**RECORDED INFORMATION:**

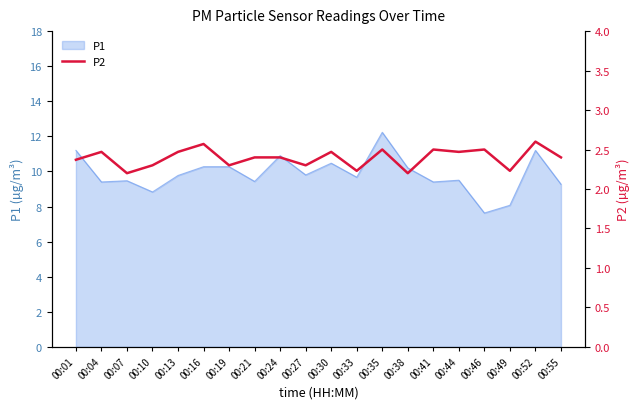

Does the chart display data point markers on the line(s)?

No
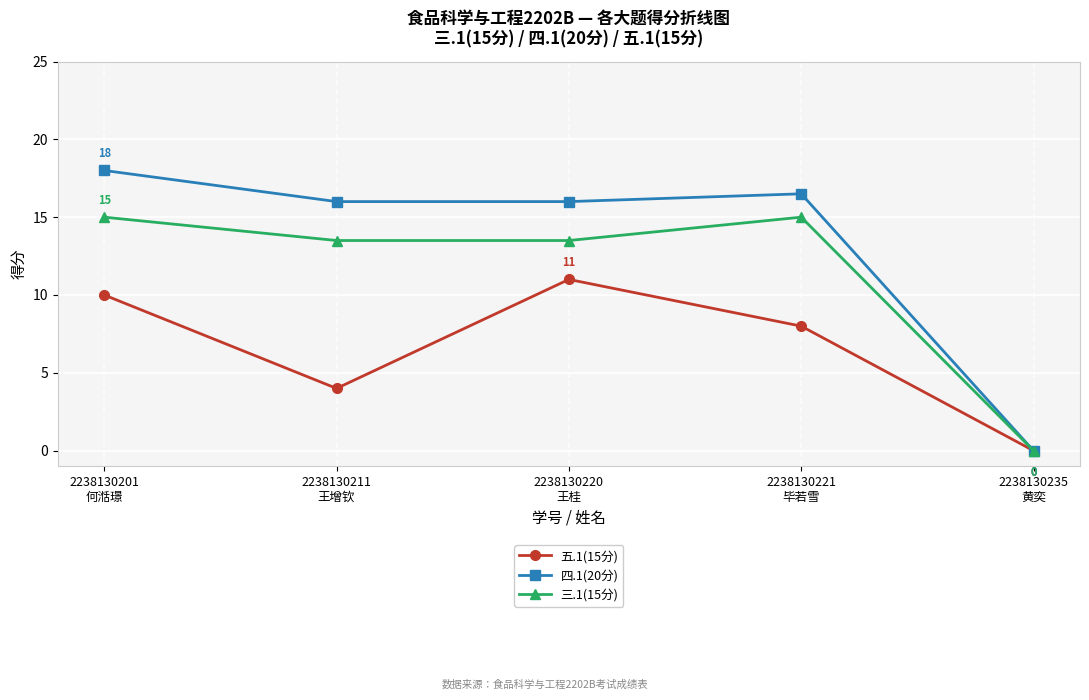

Which category has the highest value across all series?

2238130201
何湉璟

**DIRECTIONS FOR THIS TASK:**
Recast the lines of the items above as a JSON list of strings, one string per line, omitting blank lines and the pictures.

**TASK SOLUTION:**
[
  "Does the chart display data point markers on the line(s)?",
  "No",
  "Which category has the highest value across all series?",
  "2238130201",
  "何湉璟"
]